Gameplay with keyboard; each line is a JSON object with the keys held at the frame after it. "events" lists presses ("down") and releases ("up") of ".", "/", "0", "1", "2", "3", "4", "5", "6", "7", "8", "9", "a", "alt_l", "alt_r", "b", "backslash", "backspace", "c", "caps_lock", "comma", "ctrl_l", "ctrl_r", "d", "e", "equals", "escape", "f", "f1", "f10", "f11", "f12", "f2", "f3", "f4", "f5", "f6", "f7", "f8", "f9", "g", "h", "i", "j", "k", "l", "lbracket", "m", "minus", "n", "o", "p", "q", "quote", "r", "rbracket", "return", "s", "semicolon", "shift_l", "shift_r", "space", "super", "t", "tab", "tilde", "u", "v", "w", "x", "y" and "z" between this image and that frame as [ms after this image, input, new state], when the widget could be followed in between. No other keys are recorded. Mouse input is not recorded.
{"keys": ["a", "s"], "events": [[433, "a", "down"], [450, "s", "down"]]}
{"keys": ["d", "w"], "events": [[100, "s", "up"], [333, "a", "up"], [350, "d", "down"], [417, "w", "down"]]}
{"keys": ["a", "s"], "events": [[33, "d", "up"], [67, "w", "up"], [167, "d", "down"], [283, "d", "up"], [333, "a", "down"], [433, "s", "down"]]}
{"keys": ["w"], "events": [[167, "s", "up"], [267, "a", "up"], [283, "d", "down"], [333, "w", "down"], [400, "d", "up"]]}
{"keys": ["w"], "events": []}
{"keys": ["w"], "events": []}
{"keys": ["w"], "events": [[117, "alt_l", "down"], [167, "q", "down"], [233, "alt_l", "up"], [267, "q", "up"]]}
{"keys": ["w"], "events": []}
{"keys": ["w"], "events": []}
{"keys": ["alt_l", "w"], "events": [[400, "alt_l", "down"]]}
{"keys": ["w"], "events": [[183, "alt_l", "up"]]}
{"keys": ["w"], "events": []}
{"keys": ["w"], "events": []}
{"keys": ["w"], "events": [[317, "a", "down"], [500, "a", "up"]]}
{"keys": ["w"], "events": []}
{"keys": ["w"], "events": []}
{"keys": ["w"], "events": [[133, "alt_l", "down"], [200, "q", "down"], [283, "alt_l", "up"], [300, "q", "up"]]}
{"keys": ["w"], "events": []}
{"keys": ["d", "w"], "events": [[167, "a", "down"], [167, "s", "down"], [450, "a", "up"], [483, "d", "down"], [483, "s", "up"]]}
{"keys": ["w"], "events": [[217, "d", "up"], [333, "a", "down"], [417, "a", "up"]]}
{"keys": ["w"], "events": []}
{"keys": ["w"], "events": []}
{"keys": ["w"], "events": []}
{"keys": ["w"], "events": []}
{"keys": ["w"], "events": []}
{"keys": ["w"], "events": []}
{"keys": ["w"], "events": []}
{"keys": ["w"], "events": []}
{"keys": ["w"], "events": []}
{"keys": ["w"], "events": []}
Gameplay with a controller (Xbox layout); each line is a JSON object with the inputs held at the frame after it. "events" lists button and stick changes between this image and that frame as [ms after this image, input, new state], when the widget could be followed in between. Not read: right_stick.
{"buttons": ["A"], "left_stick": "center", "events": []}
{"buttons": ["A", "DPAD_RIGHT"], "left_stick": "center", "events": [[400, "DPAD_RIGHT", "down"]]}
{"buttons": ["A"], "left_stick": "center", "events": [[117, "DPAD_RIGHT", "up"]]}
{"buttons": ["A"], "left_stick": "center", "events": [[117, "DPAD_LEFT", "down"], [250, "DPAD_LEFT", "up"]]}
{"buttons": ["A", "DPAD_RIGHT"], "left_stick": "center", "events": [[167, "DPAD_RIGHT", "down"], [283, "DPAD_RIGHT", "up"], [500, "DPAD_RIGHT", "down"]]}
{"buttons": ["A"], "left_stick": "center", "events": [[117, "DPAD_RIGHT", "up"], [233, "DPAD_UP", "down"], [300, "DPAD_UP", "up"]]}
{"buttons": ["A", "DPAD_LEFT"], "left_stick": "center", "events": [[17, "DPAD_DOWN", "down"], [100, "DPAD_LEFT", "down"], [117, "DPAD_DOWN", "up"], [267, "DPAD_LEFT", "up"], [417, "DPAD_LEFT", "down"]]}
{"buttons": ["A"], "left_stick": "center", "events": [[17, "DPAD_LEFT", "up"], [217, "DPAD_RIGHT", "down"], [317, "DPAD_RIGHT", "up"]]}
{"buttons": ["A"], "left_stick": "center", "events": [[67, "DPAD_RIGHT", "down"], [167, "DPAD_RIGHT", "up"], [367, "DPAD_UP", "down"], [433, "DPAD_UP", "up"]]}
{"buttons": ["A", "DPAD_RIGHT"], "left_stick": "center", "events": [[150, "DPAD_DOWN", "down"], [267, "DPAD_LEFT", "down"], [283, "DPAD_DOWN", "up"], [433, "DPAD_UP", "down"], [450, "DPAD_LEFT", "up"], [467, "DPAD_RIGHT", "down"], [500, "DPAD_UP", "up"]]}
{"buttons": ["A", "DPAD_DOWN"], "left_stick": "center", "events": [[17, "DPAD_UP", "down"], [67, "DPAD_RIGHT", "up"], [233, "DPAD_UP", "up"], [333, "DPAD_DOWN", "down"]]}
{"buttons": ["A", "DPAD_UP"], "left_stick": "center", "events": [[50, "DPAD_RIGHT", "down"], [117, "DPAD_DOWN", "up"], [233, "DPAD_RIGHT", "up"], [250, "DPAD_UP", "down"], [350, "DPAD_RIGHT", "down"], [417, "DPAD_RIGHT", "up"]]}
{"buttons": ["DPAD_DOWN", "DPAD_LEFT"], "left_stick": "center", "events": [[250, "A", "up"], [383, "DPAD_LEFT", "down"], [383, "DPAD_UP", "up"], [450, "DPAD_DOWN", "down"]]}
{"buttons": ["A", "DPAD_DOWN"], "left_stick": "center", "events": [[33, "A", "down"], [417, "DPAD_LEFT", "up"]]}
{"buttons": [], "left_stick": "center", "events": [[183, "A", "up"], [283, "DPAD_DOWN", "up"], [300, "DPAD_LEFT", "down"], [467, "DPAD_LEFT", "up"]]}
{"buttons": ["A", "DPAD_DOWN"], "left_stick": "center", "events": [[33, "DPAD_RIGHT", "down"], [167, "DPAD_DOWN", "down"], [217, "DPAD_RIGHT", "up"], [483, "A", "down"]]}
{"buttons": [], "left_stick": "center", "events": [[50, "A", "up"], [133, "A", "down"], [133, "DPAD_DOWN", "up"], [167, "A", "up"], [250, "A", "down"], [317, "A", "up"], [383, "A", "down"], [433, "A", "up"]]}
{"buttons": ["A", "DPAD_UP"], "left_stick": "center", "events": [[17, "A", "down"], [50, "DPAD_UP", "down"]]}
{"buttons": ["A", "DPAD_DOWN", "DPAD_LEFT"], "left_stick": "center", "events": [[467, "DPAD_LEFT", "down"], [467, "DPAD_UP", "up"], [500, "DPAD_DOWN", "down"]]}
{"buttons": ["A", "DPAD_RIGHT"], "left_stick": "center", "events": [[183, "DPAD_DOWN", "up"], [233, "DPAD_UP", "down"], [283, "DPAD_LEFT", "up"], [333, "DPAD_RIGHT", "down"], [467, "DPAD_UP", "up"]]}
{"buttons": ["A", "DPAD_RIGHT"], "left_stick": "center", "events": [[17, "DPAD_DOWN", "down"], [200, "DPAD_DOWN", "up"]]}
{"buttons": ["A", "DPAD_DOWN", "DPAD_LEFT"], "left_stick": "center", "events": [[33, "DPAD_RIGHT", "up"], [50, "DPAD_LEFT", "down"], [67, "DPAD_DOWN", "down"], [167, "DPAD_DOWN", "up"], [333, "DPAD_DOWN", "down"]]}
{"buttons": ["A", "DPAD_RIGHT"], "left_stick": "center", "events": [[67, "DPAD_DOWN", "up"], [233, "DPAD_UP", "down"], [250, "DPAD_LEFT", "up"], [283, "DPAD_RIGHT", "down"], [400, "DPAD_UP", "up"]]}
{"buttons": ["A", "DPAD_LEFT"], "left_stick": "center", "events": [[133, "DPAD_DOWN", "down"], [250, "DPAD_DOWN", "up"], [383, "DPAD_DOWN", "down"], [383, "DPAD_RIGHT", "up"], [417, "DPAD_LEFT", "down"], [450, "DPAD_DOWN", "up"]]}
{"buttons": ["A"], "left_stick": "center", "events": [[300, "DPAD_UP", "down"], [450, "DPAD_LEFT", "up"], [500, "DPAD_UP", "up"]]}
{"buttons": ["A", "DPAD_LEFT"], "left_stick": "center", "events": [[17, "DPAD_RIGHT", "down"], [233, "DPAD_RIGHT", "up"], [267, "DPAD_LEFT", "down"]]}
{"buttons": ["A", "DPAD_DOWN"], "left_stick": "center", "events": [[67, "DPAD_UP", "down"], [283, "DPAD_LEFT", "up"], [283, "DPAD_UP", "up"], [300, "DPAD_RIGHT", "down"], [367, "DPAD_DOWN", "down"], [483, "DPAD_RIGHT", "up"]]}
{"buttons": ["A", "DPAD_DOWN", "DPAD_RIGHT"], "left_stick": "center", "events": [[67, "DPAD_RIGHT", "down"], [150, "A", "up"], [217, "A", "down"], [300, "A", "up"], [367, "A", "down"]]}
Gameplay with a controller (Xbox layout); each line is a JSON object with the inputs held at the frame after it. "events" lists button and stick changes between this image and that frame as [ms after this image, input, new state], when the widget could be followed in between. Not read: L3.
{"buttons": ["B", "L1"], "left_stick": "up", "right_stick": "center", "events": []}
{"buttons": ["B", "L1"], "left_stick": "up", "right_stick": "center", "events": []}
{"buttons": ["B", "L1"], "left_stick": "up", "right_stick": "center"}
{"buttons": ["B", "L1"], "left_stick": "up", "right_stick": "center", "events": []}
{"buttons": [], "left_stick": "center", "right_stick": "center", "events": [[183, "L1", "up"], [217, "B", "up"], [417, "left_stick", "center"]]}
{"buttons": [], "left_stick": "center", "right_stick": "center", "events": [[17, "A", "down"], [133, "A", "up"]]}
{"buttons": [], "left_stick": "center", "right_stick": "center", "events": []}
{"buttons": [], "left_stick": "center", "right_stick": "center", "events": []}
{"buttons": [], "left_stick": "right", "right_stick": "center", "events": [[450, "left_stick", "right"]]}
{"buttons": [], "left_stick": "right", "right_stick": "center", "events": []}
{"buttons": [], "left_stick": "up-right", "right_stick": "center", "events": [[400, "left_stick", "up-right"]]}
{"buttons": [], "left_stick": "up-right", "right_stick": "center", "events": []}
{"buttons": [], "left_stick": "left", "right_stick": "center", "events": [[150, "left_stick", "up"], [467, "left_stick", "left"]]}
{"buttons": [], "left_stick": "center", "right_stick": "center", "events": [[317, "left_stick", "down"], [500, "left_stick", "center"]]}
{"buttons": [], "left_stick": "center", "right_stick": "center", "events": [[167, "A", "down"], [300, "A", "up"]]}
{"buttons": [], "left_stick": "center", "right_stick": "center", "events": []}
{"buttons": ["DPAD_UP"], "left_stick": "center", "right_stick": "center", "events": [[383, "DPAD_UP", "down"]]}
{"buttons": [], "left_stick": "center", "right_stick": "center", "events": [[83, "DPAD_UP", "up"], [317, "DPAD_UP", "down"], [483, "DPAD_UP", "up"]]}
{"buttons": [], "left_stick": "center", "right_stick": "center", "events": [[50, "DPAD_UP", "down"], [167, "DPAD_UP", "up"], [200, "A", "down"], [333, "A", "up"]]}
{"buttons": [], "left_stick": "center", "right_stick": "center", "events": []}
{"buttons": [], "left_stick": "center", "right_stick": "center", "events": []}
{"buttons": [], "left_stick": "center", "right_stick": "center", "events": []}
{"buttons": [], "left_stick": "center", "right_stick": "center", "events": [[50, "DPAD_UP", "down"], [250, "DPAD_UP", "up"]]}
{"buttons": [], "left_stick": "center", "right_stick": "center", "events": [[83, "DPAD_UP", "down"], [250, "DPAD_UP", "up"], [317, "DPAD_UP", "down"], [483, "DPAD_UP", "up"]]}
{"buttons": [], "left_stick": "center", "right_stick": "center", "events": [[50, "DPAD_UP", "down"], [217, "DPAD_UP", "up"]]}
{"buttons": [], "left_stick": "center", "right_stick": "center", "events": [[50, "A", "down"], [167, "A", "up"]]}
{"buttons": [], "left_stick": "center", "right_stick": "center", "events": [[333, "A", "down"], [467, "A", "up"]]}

★ ★ ★

Whichever lines of the data include the word "controller", pull them out.

Gameplay with a controller (Xbox layout); each line is a JSON object with the inputs held at the frame after it. "events" lists button and stick changes between this image and that frame as [ms after this image, input, new state], when the widget could be followed in between. Not read: right_stick.
Gameplay with a controller (Xbox layout); each line is a JSON object with the inputs held at the frame after it. "events" lists button and stick changes between this image and that frame as [ms after this image, input, new state], when the widget could be followed in between. Not read: L3.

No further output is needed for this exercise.